Tendo em vista que "capitalismo humanista" virou até linha de pesquisa em certos programas de pós-graduação, e por isso ele acabou sendo referido na obra, resolvi destacar este trecho da apresentação do livro, escrita por Taís Franciscon:
A democracia está numa ala separada: apinhada de pessoas que querem, finalmente, descobrir o que ela é; mas só há o modelo aprovado previamente por investidores. O museu do pó traz um conceito inovador: quanto mais resíduos tóxicos, mais avançada é a civilização. O museu dedicado à atmosfera provoca a asfixia; está repleto de retratos de genocidas que ganharam o Nobel da Paz.

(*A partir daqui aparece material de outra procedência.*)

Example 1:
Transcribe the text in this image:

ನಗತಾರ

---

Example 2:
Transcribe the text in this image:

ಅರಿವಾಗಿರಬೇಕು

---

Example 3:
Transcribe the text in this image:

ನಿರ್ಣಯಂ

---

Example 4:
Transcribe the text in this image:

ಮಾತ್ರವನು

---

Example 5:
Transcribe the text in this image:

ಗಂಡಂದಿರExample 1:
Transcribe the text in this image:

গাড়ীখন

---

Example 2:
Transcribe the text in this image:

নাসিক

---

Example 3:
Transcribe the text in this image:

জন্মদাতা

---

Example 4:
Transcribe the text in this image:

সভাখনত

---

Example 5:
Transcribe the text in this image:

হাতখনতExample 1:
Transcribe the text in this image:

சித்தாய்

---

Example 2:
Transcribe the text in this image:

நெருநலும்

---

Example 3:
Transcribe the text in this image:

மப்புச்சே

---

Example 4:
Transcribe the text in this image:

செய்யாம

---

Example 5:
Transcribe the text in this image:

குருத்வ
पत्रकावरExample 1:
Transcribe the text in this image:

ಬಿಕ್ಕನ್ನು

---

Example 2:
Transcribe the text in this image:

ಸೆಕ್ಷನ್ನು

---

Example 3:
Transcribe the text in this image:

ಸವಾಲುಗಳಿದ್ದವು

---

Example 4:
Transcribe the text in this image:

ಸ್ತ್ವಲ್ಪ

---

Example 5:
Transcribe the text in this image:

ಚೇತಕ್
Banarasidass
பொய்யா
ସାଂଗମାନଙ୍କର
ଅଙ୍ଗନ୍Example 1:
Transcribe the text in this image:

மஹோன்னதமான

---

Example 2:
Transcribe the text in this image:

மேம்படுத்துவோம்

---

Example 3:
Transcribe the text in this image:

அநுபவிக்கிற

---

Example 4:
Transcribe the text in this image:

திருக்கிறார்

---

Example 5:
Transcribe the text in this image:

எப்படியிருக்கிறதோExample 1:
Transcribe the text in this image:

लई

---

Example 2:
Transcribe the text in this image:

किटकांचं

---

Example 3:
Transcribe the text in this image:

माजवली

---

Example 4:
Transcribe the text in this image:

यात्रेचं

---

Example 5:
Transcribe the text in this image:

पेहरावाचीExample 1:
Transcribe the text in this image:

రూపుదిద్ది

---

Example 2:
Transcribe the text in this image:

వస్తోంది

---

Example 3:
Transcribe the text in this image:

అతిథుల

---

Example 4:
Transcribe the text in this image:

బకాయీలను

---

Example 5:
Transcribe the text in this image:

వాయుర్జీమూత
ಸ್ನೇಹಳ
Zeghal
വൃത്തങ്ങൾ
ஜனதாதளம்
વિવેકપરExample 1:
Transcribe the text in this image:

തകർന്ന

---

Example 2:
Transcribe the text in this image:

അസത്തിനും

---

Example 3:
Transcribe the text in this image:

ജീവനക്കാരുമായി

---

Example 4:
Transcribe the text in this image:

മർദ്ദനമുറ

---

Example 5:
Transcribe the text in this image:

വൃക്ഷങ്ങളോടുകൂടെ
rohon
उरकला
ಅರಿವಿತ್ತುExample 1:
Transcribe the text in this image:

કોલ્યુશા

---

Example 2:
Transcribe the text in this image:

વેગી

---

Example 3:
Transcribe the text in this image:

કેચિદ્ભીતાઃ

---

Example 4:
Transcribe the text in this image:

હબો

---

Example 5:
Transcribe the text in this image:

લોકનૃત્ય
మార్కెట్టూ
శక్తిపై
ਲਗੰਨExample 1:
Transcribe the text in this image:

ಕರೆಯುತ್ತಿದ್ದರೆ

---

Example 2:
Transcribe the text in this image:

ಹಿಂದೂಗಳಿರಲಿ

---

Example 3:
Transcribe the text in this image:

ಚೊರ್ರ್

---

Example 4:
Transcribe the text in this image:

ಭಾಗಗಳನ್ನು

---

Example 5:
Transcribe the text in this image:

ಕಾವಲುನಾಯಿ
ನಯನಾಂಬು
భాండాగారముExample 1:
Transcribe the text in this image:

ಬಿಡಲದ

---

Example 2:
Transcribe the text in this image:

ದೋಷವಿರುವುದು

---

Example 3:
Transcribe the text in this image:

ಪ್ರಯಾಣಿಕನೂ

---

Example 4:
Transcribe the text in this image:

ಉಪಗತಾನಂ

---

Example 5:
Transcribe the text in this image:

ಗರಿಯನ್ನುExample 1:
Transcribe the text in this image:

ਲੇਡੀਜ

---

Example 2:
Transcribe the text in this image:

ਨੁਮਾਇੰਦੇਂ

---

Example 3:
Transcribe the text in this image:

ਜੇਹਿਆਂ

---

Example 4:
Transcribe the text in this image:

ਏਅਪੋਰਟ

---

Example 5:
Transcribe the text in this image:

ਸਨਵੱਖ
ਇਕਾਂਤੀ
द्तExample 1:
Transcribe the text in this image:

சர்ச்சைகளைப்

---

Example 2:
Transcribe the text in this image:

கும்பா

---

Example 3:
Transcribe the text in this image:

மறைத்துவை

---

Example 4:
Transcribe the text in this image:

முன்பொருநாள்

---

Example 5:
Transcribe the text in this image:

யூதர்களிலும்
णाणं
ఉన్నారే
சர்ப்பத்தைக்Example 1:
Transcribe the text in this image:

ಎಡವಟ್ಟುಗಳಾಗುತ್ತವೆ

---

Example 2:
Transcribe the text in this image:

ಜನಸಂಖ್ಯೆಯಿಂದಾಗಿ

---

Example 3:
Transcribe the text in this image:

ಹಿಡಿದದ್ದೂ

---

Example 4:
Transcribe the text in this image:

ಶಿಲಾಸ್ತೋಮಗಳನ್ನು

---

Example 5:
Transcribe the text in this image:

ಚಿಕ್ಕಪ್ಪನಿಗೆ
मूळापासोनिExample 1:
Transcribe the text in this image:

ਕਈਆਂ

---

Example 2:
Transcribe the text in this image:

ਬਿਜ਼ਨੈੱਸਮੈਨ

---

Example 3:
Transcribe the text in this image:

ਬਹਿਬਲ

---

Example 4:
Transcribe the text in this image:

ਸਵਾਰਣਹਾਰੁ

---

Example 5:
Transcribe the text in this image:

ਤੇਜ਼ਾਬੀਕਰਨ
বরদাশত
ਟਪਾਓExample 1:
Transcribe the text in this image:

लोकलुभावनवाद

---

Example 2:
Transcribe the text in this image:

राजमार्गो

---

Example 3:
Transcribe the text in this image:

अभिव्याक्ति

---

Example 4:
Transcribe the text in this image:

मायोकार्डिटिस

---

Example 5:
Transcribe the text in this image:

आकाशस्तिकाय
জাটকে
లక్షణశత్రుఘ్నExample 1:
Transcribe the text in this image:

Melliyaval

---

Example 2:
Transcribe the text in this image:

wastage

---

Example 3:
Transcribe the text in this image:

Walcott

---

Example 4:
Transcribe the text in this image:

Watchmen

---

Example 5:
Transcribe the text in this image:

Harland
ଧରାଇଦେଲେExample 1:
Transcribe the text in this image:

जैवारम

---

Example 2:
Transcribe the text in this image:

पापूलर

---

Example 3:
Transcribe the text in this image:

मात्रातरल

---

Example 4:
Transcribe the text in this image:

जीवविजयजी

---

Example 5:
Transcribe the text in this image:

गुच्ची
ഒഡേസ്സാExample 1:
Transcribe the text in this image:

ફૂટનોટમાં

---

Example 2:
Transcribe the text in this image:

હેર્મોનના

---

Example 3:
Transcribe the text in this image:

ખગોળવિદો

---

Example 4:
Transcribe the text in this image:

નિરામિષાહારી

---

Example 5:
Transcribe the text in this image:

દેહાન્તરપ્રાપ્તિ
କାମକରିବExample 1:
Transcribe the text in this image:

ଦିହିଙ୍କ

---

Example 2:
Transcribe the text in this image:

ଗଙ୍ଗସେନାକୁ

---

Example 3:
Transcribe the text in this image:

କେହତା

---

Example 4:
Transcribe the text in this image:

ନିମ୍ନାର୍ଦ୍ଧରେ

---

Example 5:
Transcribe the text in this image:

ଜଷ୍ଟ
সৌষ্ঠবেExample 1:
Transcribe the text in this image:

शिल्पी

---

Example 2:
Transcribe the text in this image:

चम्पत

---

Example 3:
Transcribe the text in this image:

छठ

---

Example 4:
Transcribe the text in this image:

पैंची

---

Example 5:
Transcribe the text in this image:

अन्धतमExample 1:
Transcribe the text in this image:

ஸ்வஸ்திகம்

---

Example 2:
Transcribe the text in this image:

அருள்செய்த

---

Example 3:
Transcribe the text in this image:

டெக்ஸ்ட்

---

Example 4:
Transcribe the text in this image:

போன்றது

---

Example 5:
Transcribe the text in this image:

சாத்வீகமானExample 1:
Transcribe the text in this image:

Em meio à topografia negativa, o Livre Mercado, maiúsculas como um deus, vive a apoteose. Por um lado, realiza ações que não são tão distantes da realidade: defende o direito empresarial do agrotóxico; comercializa, online, atentados à dignidade humana, apenas porque são lucrativos; inclui nos decretos petrolíferos a compra de acidentes atômicos. Vale observar que é justamente o Livre Mercado quem motiva o “capitalismo humanista das bombas”: afinal, quem anuncia a cotação na Bolsa de Valores são homens-bomba. No último estágio, há bombas em paraísos fiscais, enquanto “a bomba financia / os planos globais de investimento / no mercado da catástrofe”.
Ao se falar desse capitalismo explosivo, entra em cena outro agente da perpetuação da barbárie: o Estado, cujos fiéis servidores são as jaulas. Dependente das fraturas dos ossos e das lágrimas, o Estado transmuta os direitos humanos para as barras de ferro e, diante da tragédia, surrupia a democracia, que lhe começa a parecer incômoda. Em nome dele, memórias de massacres são sufocadas. O apagamento de registros de atrocidades é tarefa conhecida pelo autor. Desarquivar o Brasil está na trajetória poética e jurídica de Pádua Fernandes; ele foi um dos pesquisadores da Comissão da Verdade do Estado e da Prefeitura de São Paulo.
Apesar de O Desvio das Gentes reverberar, inevitavelmente, os traços do horror brasileiro, fica claro que o panorama devastador pertence a uma geografia ampla, onde os “horizontes são alargados até o napalm”.